- What is expected
Reproduce the lines below word for word, leaving out the pictures.
════
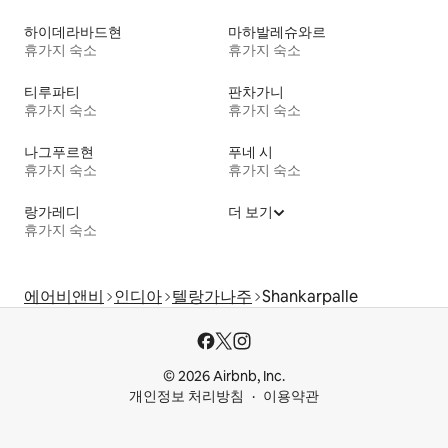
하이데라바드현
마하발레슈와르
휴가지 숙소
휴가지 숙소
티루파티
판차가니
휴가지 숙소
휴가지 숙소
나그푸르현
푸네 시
휴가지 숙소
휴가지 숙소
랑가레디
더 보기
휴가지 숙소
에어비앤비
인디아
텔랑가나주
Shankarpalle
© 2026 Airbnb, Inc.
개인정보 처리방침
이용약관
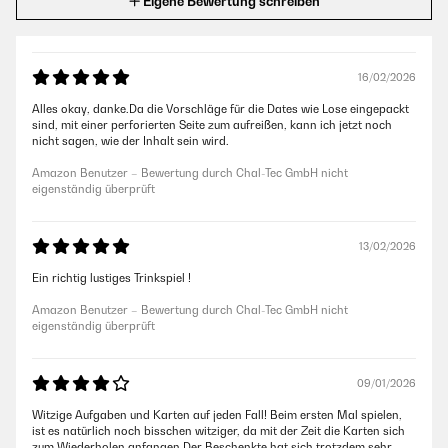
Eigene Bewertung schreiben
16/02/2026
Alles okay, danke.Da die Vorschläge für die Dates wie Lose eingepackt
sind, mit einer perforierten Seite zum aufreißen, kann ich jetzt noch
nicht sagen, wie der Inhalt sein wird.
Amazon Benutzer – Bewertung durch Chal-Tec GmbH nicht
eigenständig überprüft
13/02/2026
Ein richtig lustiges Trinkspiel !
Amazon Benutzer – Bewertung durch Chal-Tec GmbH nicht
eigenständig überprüft
09/01/2026
Witzige Aufgaben und Karten auf jeden Fall! Beim ersten Mal spielen,
ist es natürlich noch bisschen witziger, da mit der Zeit die Karten sich
zum Wiederholen anfangen.Der Beschenkte hat sich trotzdem sehr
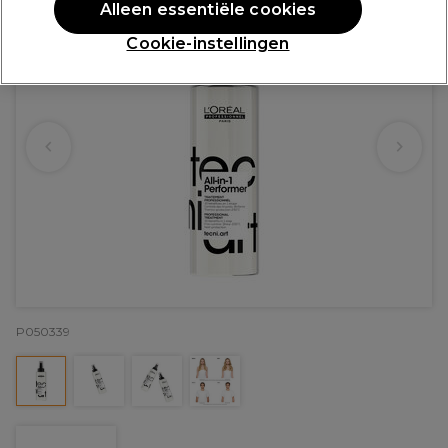
Alleen essentiële cookies
Cookie-instellingen
P050339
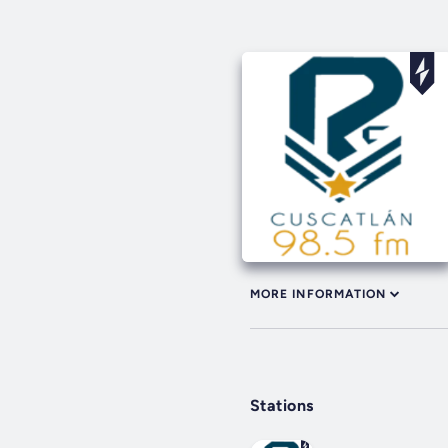
MORE INFORMATION
Stations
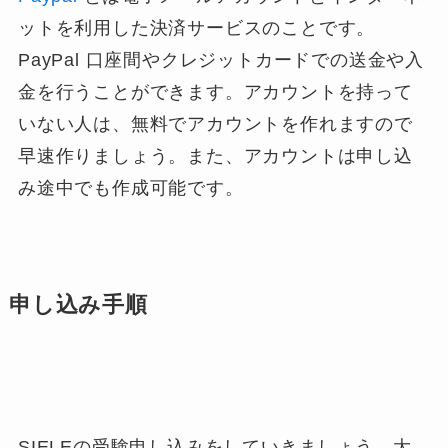
ットを利用した決済サービスのことです。
PayPal 口座間やクレジットカードでの送金や入
金を行うことができます。アカウントを持って
いない人は、
無料
でアカウントを作れますので
早速作りましょう。また、
アカウントは申し込
み途中でも作成可能
です。
申し込み手順
SIELEの受験申し込みをしていきましょう。大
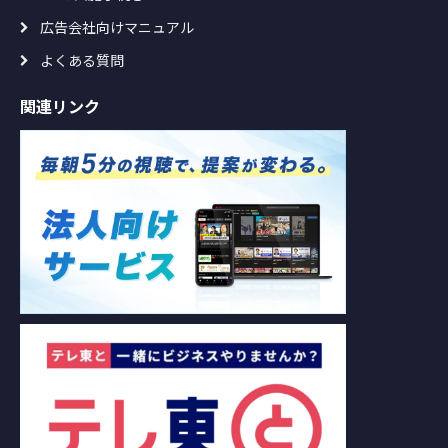
広告会社向けマニュアル
よくある質問
関連リンク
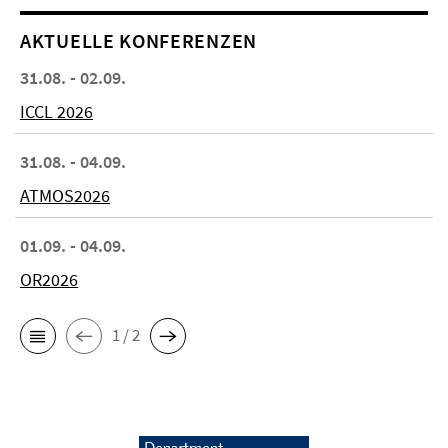
AKTUELLE KONFERENZEN
31.08. - 02.09.
ICCL 2026
31.08. - 04.09.
ATMOS2026
01.09. - 04.09.
OR2026
1 / 2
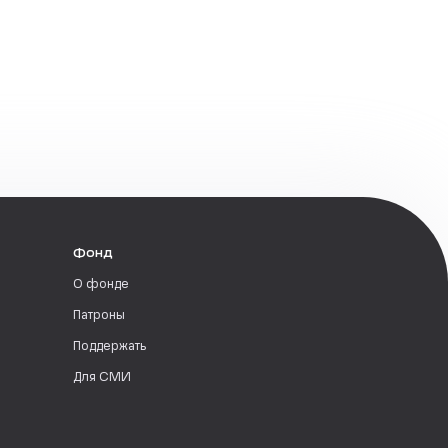
Фонд
О фонде
Патроны
Поддержать
Для СМИ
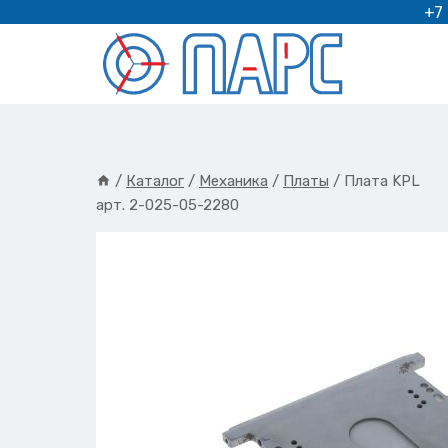
Перейти
+7
к
содержимому
/
Каталог
/
Механика
/
Платы
/
Плата KPL
арт. 2-025-05-2280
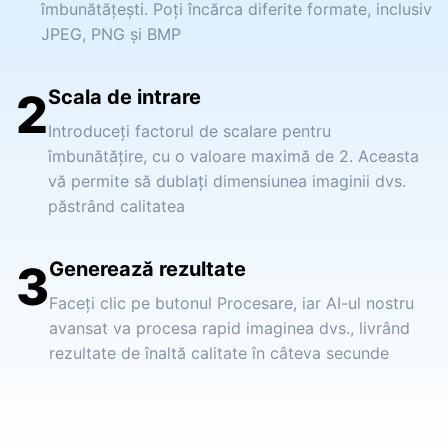
îmbunătățești. Poți încărca diferite formate, inclusiv
JPEG, PNG și BMP
2
Scala de intrare
Introduceți factorul de scalare pentru
îmbunătățire, cu o valoare maximă de 2. Aceasta
vă permite să dublați dimensiunea imaginii dvs.
păstrând calitatea
3
Generează rezultate
Faceți clic pe butonul Procesare, iar AI-ul nostru
avansat va procesa rapid imaginea dvs., livrând
rezultate de înaltă calitate în câteva secunde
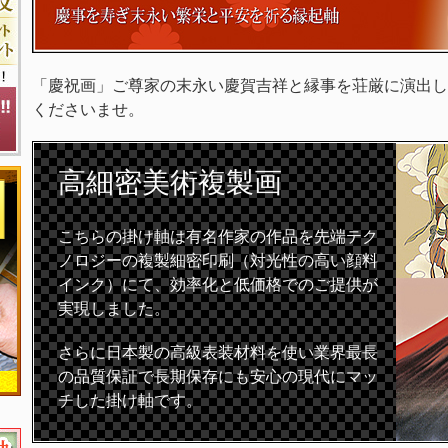
「慶祝画」ご尊家の末永い慶賀吉祥と縁事を荘厳に演出し
くださいませ。
高細密
美術複製画
こちらの掛け軸は有名作家の作品を先端テク
ノロジーの複製細密印刷（対光性の高い顔料
インク）にて、効率化と低価格でのご提供が
実現しました。
さらに日本製の高級表装材料を使い業界最長
の品質保証で長期保存にも安心の現代にマッ
チした掛け軸です。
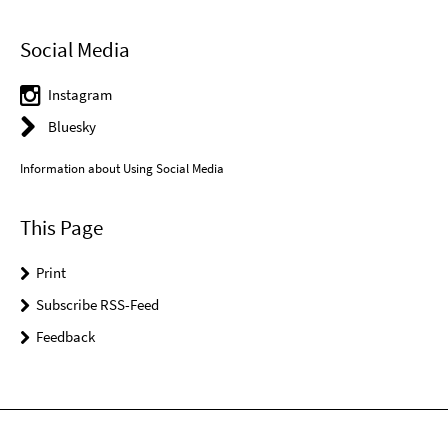
Social Media
Instagram
Bluesky
Information about Using Social Media
This Page
Print
Subscribe RSS-Feed
Feedback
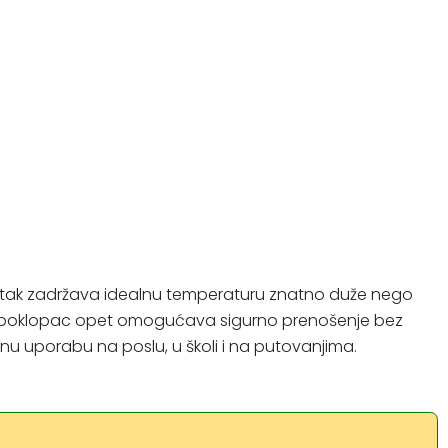
tak zadržava idealnu temperaturu znatno duže nego
dano poklopac opet omogućava sigurno prenošenje bez
vnu uporabu na poslu, u školi i na putovanjima.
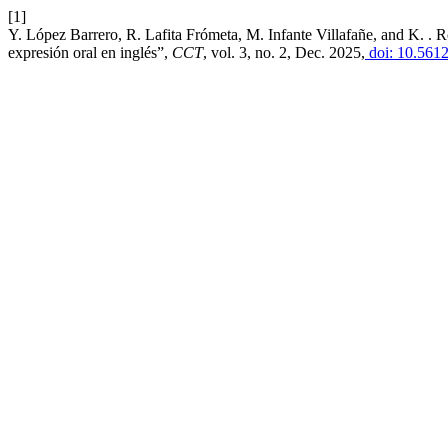
[1]
Y. López Barrero, R. Lafita Frómeta, M. Infante Villafañe, and K. . R
expresión oral en inglés”,
CCT
, vol. 3, no. 2, Dec. 2025,
doi: 10.5612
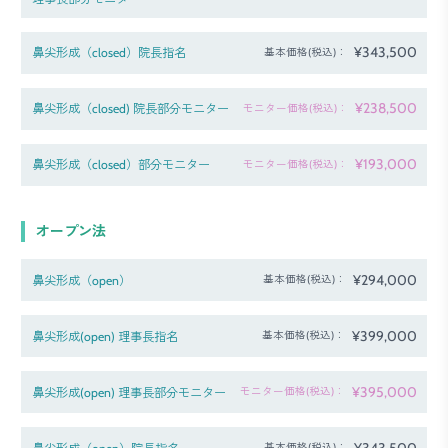
¥343,500
鼻尖形成（closed）院長指名
基本価格(税込)：
¥238,500
鼻尖形成（closed) 院長部分モニター
モニター価格(税込)：
¥193,000
鼻尖形成（closed）部分モニター
モニター価格(税込)：
オープン法
¥294,000
鼻尖形成（open）
基本価格(税込)：
¥399,000
鼻尖形成(open) 理事長指名
基本価格(税込)：
¥395,000
鼻尖形成(open) 理事長部分モニター
モニター価格(税込)：
¥343,500
基本価格(税込)：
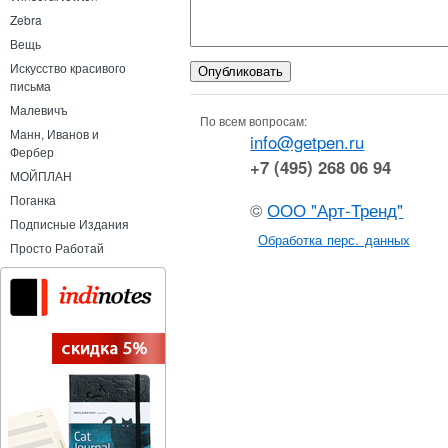
Zebra
Вещь
Искусство красивого
письма
Малевичъ
По всем вопросам:
Манн, Иванов и
info@getpen.ru
Фербер
+7 (495) 268 06 94
МОЙПЛАН
Поганка
©
ООО "Арт-Тренд"
Подписные Издания
Обработка перс. данных
Просто Работай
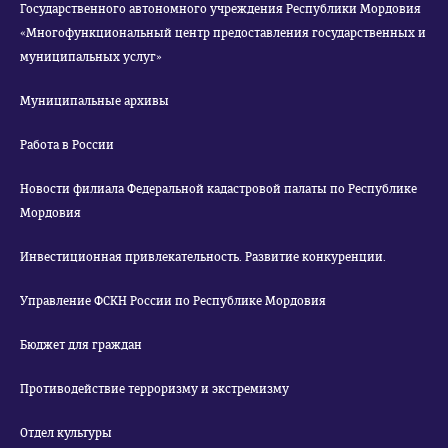
Государственного автономного учреждения Республики Мордовия
«Многофункциональный центр предоставления государственных и
муниципальных услуг»
Муниципальные архивы
Работа в России
Новости филиала Федеральной кадастровой палаты по Республике
Мордовия
Инвестиционная привлекательность. Развитие конкуренции.
Управление ФСКН России по Республике Мордовия
Бюджет для граждан
Противодействие терроризму и экстремизму
Отдел культуры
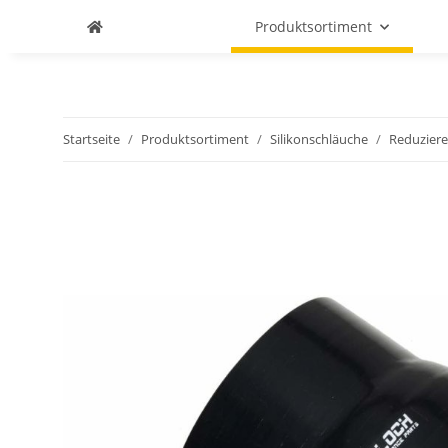
Produktsortiment
Startseite
Produktsortiment
Silikonschläuche
Reduziere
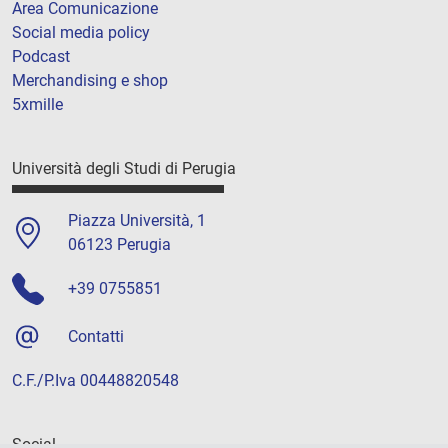
Area Comunicazione
Social media policy
Podcast
Merchandising e shop
5xmille
Università degli Studi di Perugia
Piazza Università, 1
06123 Perugia
+39 0755851
Contatti
C.F./P.Iva 00448820548
Social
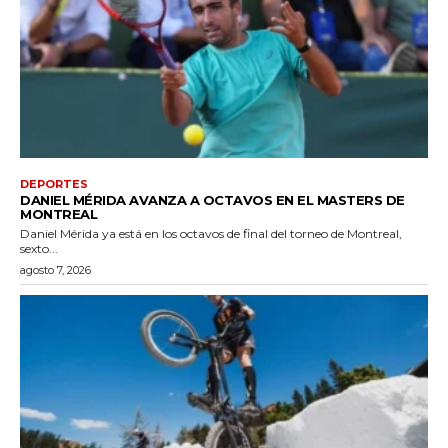
DEPORTES
DANIEL MÉRIDA AVANZA A OCTAVOS EN EL MASTERS DE
MONTREAL
Daniel Mérida ya está en los octavos de final del torneo de Montreal,
sexto...
agosto 7, 2026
════
- Response
하이데라바드현
마하발레슈와르
휴가지 숙소
휴가지 숙소
티루파티
판차가니
휴가지 숙소
휴가지 숙소
나그푸르현
푸네 시
휴가지 숙소
휴가지 숙소
랑가레디
더 보기
휴가지 숙소
에어비앤비
인디아
텔랑가나주
Shankarpalle
© 2026 Airbnb, Inc.
개인정보 처리방침
이용약관
Eigene Bewertung schreiben
16/02/2026
Alles okay, danke.Da die Vorschläge für die Dates wie Lose eingepackt
sind, mit einer perforierten Seite zum aufreißen, kann ich jetzt noch
nicht sagen, wie der Inhalt sein wird.
Amazon Benutzer – Bewertung durch Chal-Tec GmbH nicht
eigenständig überprüft
13/02/2026
Ein richtig lustiges Trinkspiel !
Amazon Benutzer – Bewertung durch Chal-Tec GmbH nicht
eigenständig überprüft
09/01/2026
Witzige Aufgaben und Karten auf jeden Fall! Beim ersten Mal spielen,
ist es natürlich noch bisschen witziger, da mit der Zeit die Karten sich
zum Wiederholen anfangen.Der Beschenkte hat sich trotzdem sehr
Alleen essentiële cookies
Cookie-instellingen
P050339
MORE INFORMATION
Stations
ットを利用した決済サービスのことです。
PayPal 口座間やクレジットカードでの送金や入
金を行うことができます。アカウントを持って
いない人は、
無料
でアカウントを作れますので
早速作りましょう。また、
アカウントは申し込
み途中でも作成可能
です。
申し込み手順
SIELEの受験申し込みをしていきましょう。大
広告会社向けマニュアル
よくある質問
関連リンク
AKTUELLE KONFERENZEN
31.08. - 02.09.
ICCL 2026
31.08. - 04.09.
ATMOS2026
01.09. - 04.09.
OR2026
1 / 2
Фонд
О фонде
Патроны
Поддержать
Для СМИ
Перейти
+7
к
содержимому
/
Каталог
/
Механика
/
Платы
/
Плата KPL
арт. 2-025-05-2280
îmbunătățești. Poți încărca diferite formate, inclusiv
JPEG, PNG și BMP
2
Scala de intrare
Introduceți factorul de scalare pentru
îmbunătățire, cu o valoare maximă de 2. Aceasta
vă permite să dublați dimensiunea imaginii dvs.
păstrând calitatea
3
Generează rezultate
Faceți clic pe butonul Procesare, iar AI-ul nostru
avansat va procesa rapid imaginea dvs., livrând
rezultate de înaltă calitate în câteva secunde
「慶祝画」ご尊家の末永い慶賀吉祥と縁事を荘厳に演出し
くださいませ。
高細密
美術複製画
こちらの掛け軸は有名作家の作品を先端テク
ノロジーの複製細密印刷（対光性の高い顔料
インク）にて、効率化と低価格でのご提供が
実現しました。
さらに日本製の高級表装材料を使い業界最長
の品質保証で長期保存にも安心の現代にマッ
チした掛け軸です。
Social Media
Instagram
Bluesky
Information about Using Social Media
This Page
Print
Subscribe RSS-Feed
Feedback
tak zadržava idealnu temperaturu znatno duže nego
dano poklopac opet omogućava sigurno prenošenje bez
vnu uporabu na poslu, u školi i na putovanjima.
[1]
Y. López Barrero, R. Lafita Frómeta, M. Infante Villafañe, and K. . R
expresión oral en inglés”,
CCT
, vol. 3, no. 2, Dec. 2025,
doi: 10.5612
¥343,500
鼻尖形成（closed）院長指名
基本価格(税込)：
¥238,500
鼻尖形成（closed) 院長部分モニター
モニター価格(税込)：
¥193,000
鼻尖形成（closed）部分モニター
モニター価格(税込)：
オープン法
¥294,000
鼻尖形成（open）
基本価格(税込)：
¥399,000
鼻尖形成(open) 理事長指名
基本価格(税込)：
¥395,000
鼻尖形成(open) 理事長部分モニター
モニター価格(税込)：
¥343,500
基本価格(税込)：
Zebra
Вещь
Искусство красивого
письма
Малевичъ
По всем вопросам:
Манн, Иванов и
info@getpen.ru
Фербер
+7 (495) 268 06 94
МОЙПЛАН
Поганка
©
ООО "Арт-Тренд"
Подписные Издания
Обработка перс. данных
Просто Работай
Государственного автономного учреждения Республики Мордовия
«Многофункциональный центр предоставления государственных и
муниципальных услуг»
Муниципальные архивы
Работа в России
Новости филиала Федеральной кадастровой палаты по Республике
Мордовия
Инвестиционная привлекательность. Развитие конкуренции.
Управление ФСКН России по Республике Мордовия
Бюджет для граждан
Противодействие терроризму и экстремизму
Отдел культуры
Produktsortiment
Startseite
Produktsortiment
Silikonschläuche
Reduziere
Area Comunicazione
Social media policy
Podcast
Merchandising e shop
5xmille
Università degli Studi di Perugia
Piazza Università, 1
06123 Perugia
+39 0755851
Contatti
C.F./P.Iva 00448820548
Social
DEPORTES
DANIEL MÉRIDA AVANZA A OCTAVOS EN EL MASTERS DE
MONTREAL
Daniel Mérida ya está en los octavos de final del torneo de Montreal,
sexto...
agosto 7, 2026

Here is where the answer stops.